Josh:                So, I want to just push back a little bit on the term “compromise” because I don’t like compromise. And here’s why, compromise tends to be lose-lose, meaning you’re not getting what you want and I’m not getting what I want. How does that fit in with having a good outcome from something?

Shawn:            Well, there’s a tricky balance here, right? It’s a matter of degree. We all need to know what we want out of a business or a business arrangement, right?

So, we know certain things we need. We want to get to a certain outcome. We are negotiating. We’re going to put our time and effort into this business if we make this amount of money, or if we get these opportunities. At the same time, you don’t want to go so far that you ask for too much and take away to where somebody doesn’t want to collaborate with you or doesn’t want to do business with you.

So, it is a careful balance on compromise. You can’t have it all. You do have to trade something back to get something, you know? And that’s Economics 101 – basic economic specialization.

So, what we find is the female businesses on this research study show that when we put women together in a group and we put men together in a group, the women are much more likely to come to an outcome. And if you’re already a partner with somebody and you’re already in the business and you’ve got all that infrastructure – all that sunk cost, keeping it moving forward can be a real advantage to make sure the business keeps moving forward versus going into a situation where you’re fighting with each other and you’re sidelining the business and you’re not capturing new customer opportunities for growth.

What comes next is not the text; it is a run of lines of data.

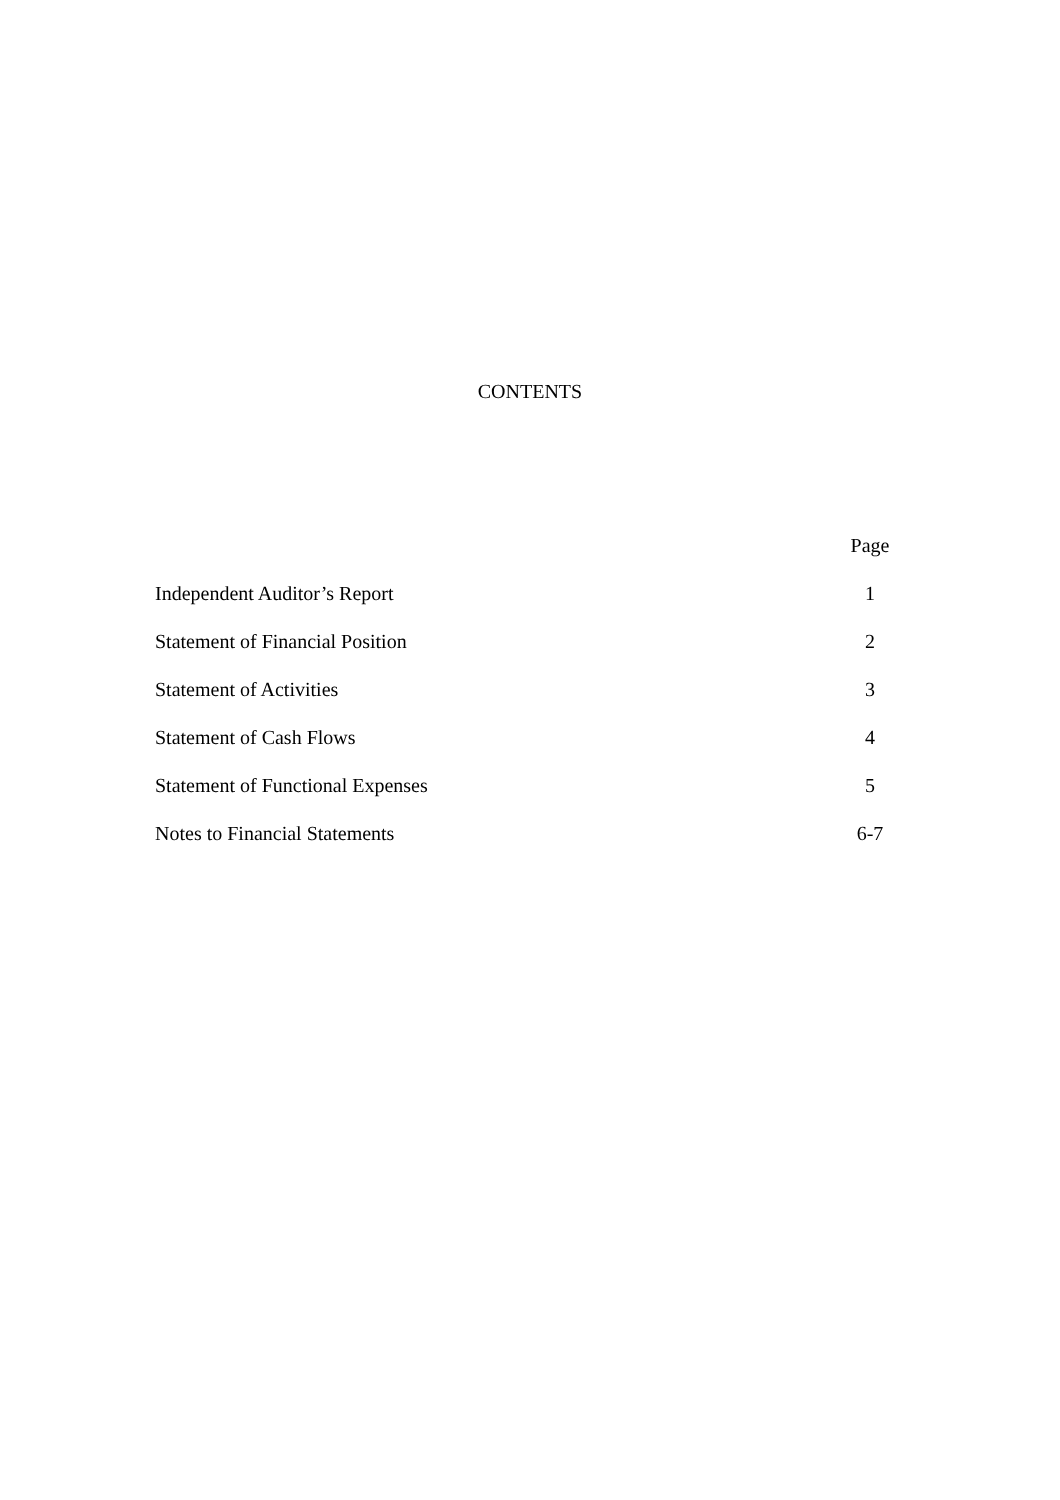CONTENTS
| | Page |
| --- | --- |
| Independent Auditor’s Report | 1 |
| Statement of Financial Position | 2 |
| Statement of Activities | 3 |
| Statement of Cash Flows | 4 |
| Statement of Functional Expenses | 5 |
| Notes to Financial Statements | 6-7 |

Josh:                So, you’re really talking more about cooperation than you are about compromise?

Shawn:            Yes. I think the two are kind of interconnected, right? You need to cooperate. You need to work together for a greater good. You need to do things together.

But as part of that, you need to understand that if you’re in a group environment and you’re working as part of a team, as part of a partnership, you’re not always going to get exactly what you want. You know, the group may want to go to lunch to a different peace than you want to go to. That’s kind of a pedestrian every day example of it.

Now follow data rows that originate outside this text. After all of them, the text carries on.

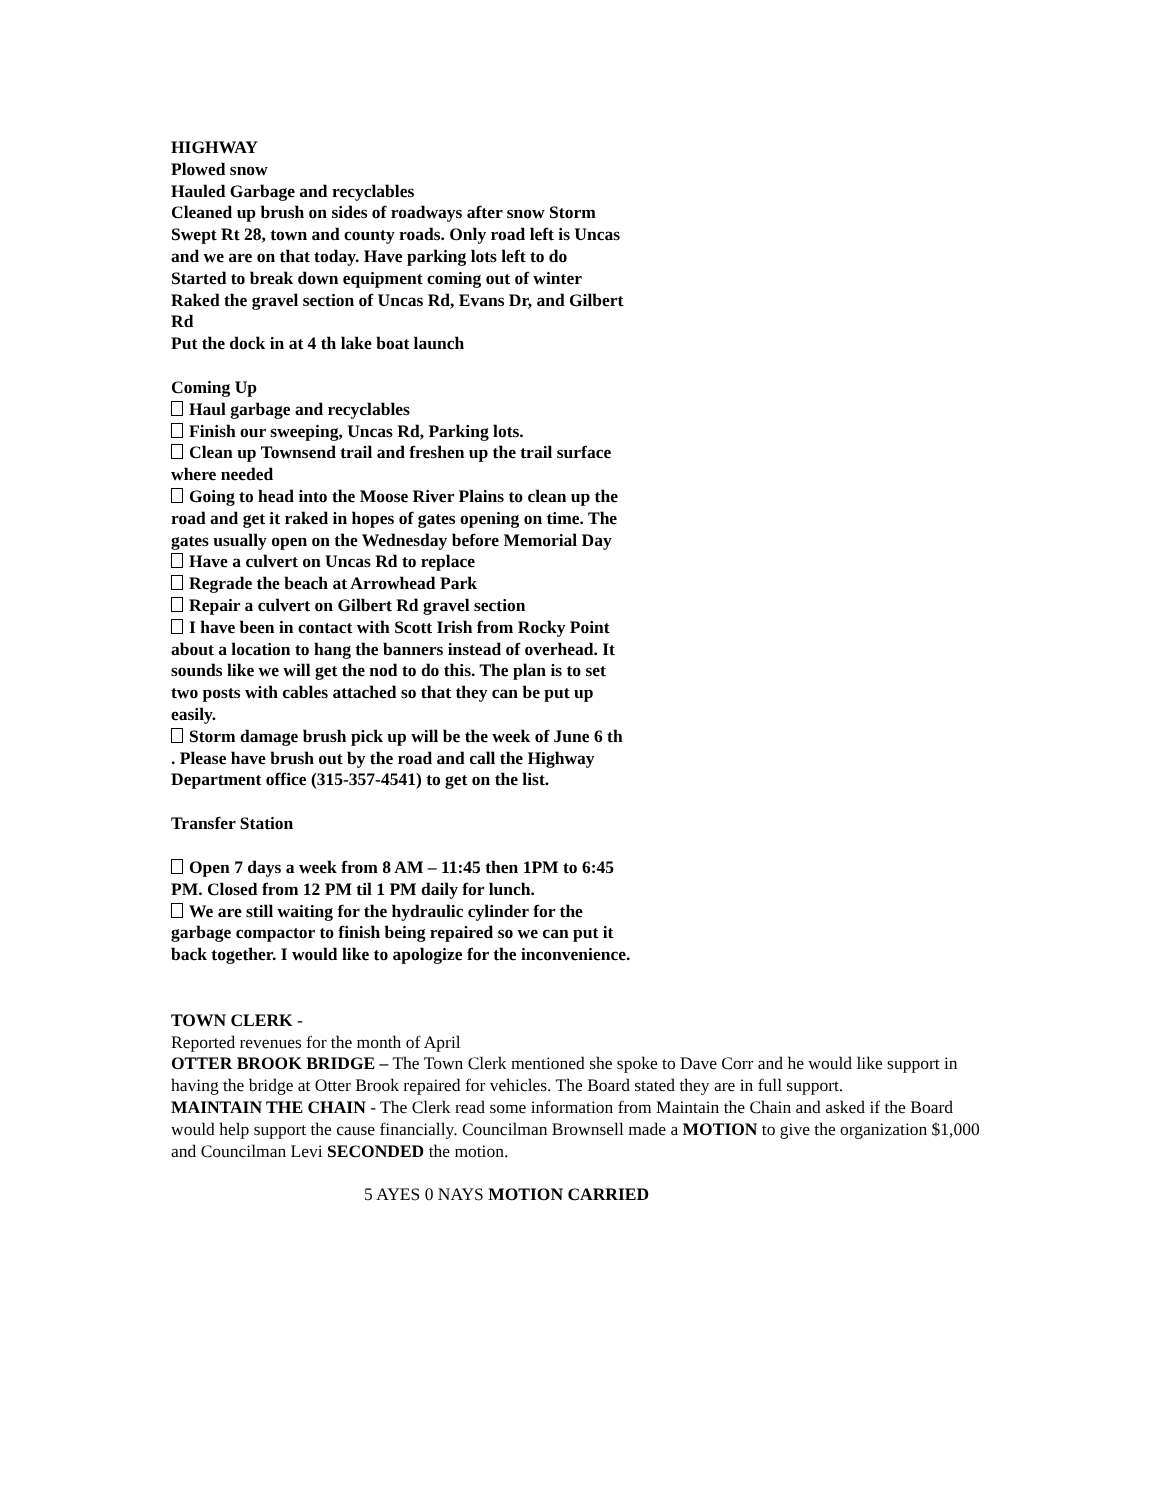HIGHWAY
Plowed snow
Hauled Garbage and recyclables
Cleaned up brush on sides of roadways after snow Storm
Swept Rt 28, town and county roads. Only road left is Uncas and we are on that today. Have parking lots left to do
Started to break down equipment coming out of winter
Raked the gravel section of Uncas Rd, Evans Dr, and Gilbert Rd
Put the dock in at 4 th lake boat launch
Coming Up
Haul garbage and recyclables
Finish our sweeping, Uncas Rd, Parking lots.
Clean up Townsend trail and freshen up the trail surface where needed
Going to head into the Moose River Plains to clean up the road and get it raked in hopes of gates opening on time. The gates usually open on the Wednesday before Memorial Day
Have a culvert on Uncas Rd to replace
Regrade the beach at Arrowhead Park
Repair a culvert on Gilbert Rd gravel section
I have been in contact with Scott Irish from Rocky Point about a location to hang the banners instead of overhead. It sounds like we will get the nod to do this. The plan is to set two posts with cables attached so that they can be put up easily.
Storm damage brush pick up will be the week of June 6 th . Please have brush out by the road and call the Highway Department office (315-357-4541) to get on the list.
Transfer Station
Open 7 days a week from 8 AM – 11:45 then 1PM to 6:45 PM. Closed from 12 PM til 1 PM daily for lunch.
We are still waiting for the hydraulic cylinder for the garbage compactor to finish being repaired so we can put it back together. I would like to apologize for the inconvenience.
TOWN CLERK -
Reported revenues for the month of April
OTTER BROOK BRIDGE – The Town Clerk mentioned she spoke to Dave Corr and he would like support in having the bridge at Otter Brook repaired for vehicles. The Board stated they are in full support.
MAINTAIN THE CHAIN - The Clerk read some information from Maintain the Chain and asked if the Board would help support the cause financially. Councilman Brownsell made a MOTION to give the organization $1,000 and Councilman Levi SECONDED the motion.
5 AYES 0 NAYS MOTION CARRIED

If you’re with five or six people, you may not get to go to lunch to a place that you want to go to every time. But, you know, every sixth time, you should. In a business situation, you’re going to hit these same things too.

If you’re working with a group of partners you’re not always going to get the exact way you want to do it. The team’s going to have to come up with something and you’re going to have to be part of that and see the greater good.

Josh:                So, let’s move to a different topic for a second.

You have written here, you wanted to talk about the three laws of empowerment. So, okay, what are the three laws of empowerment?

Shawn:            The three laws of empowerment are prepare for success, plan for success and then work on protecting yourself. Have protection for your success. So, this is really a fundamental framework that’s come together from my years of work with clients as we’ve worked on business plans, as we’ve worked on partnership agreements. I kind of had these notions in my head but I didn’t have succinct way of saying it.

Now, I can look at things in stages. Are you preparing/are you building for success? Are you executing a plan for success? And then finally, are you protecting yourself? Did you build that great partnership? Now, are you making sure you’re going to get paid and you’re going to get the things that are fair and right for your effort? So, it’s a three-stage process.

Josh:                So, let’s take those one at a time. What should I do to prepare for success?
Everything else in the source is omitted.